Revenue & Taxation


SB 1084 (Helton/Pope, Clay): Allows the State Board of Equalization to appoint a committee or designate a third party to assist in the resolution of disputes between county assessors and the Tax Commission. Any recommendation or proposed dispute resolution method must be submitted to the Board for final action.

SB 1114 (Herbert/Seikel): Modifies requirements for registration and taxation of manufactured homes. All excise taxes and ad valorem taxes must be paid within 30 days of issuance of a permit to move a trade-in manufactured home. Procedures are specified for valuation of manufactured homes. Under current law, manufactured homes must be registered with the Tax Commission or a motor license agent if they are to be moved. These provisions are deleted, and the new requirements provide that if a manufactured home is to be moved or title transferred, all ad valorem taxes must be collected and information on the home must be provided to the county assessor in the county to which the home is moved. Other provisions relate to valuation of zoned property, which must be valued according to its use rather than its zoning, and to valuation of newly improved property. The bill also provides that nonresidents engaged in custom farming operations must obtain proof of eligibility for an agricultural sales tax exemption permit.

• MATERIAL

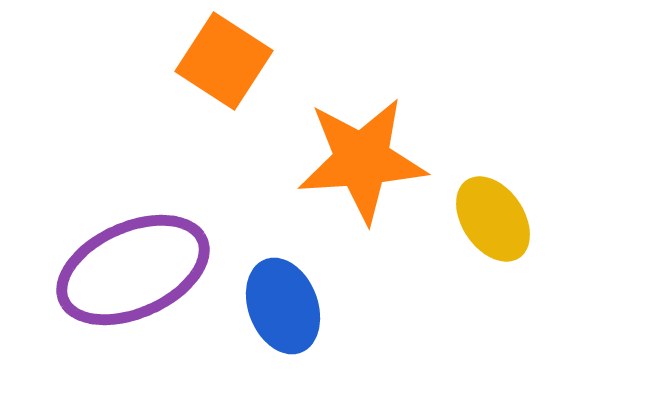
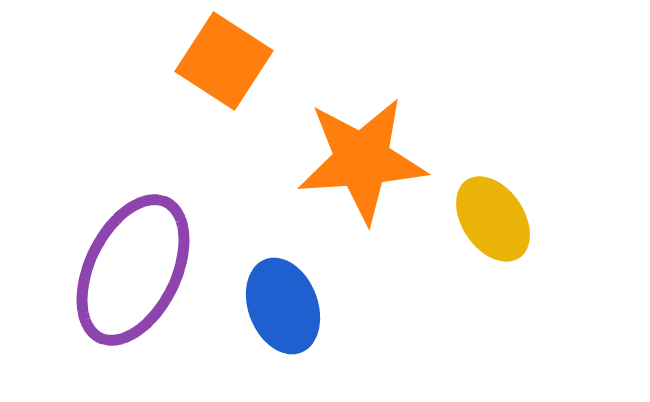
purple ellipse: rotated 40 degrees counterclockwise
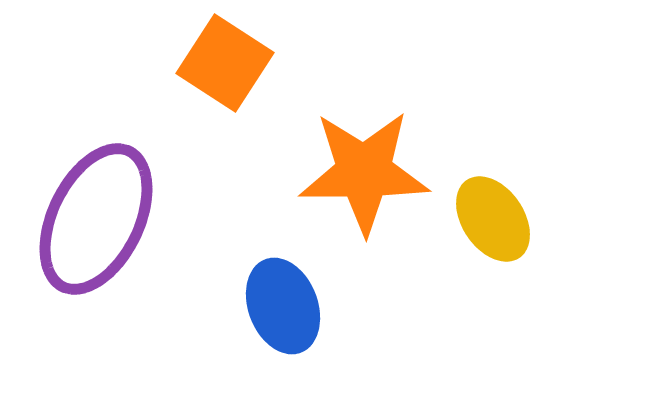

• REQUIRED TASKS
• A. From the revenue and taxation bill summaries, copy the passage from "Revenue & Taxation" to "for final action.".
• B. Using the revenue and taxation bill summaries, decide whether each statement agrees with the text. Answer yes or no, and quote the words that decide it. (i) Under SB 1084, any recommendation or proposed dispute resolution method goes to the State Board of Equalization for final action. (ii) Under SB 1114, zoned property is valued according to its zoning. (iii) Under SB 1114, taxes on a trade-in manufactured home are due within 60 days of issuance of a permit to move it.

• FULL ANSWERS
• A.
Revenue & Taxation


SB 1084 (Helton/Pope, Clay): Allows the State Board of Equalization to appoint a committee or designate a third party to assist in the resolution of disputes between county assessors and the Tax Commission. Any recommendation or proposed dispute resolution method must be submitted to the Board for final action.

• B.
(i) Yes: "Any recommendation or proposed dispute resolution method must be submitted to the Board for final action."
(ii) No: "must be valued according to its use rather than its zoning"
(iii) No: "All excise taxes and ad valorem taxes must be paid within 30 days of issuance of a permit to move a trade-in manufactured home."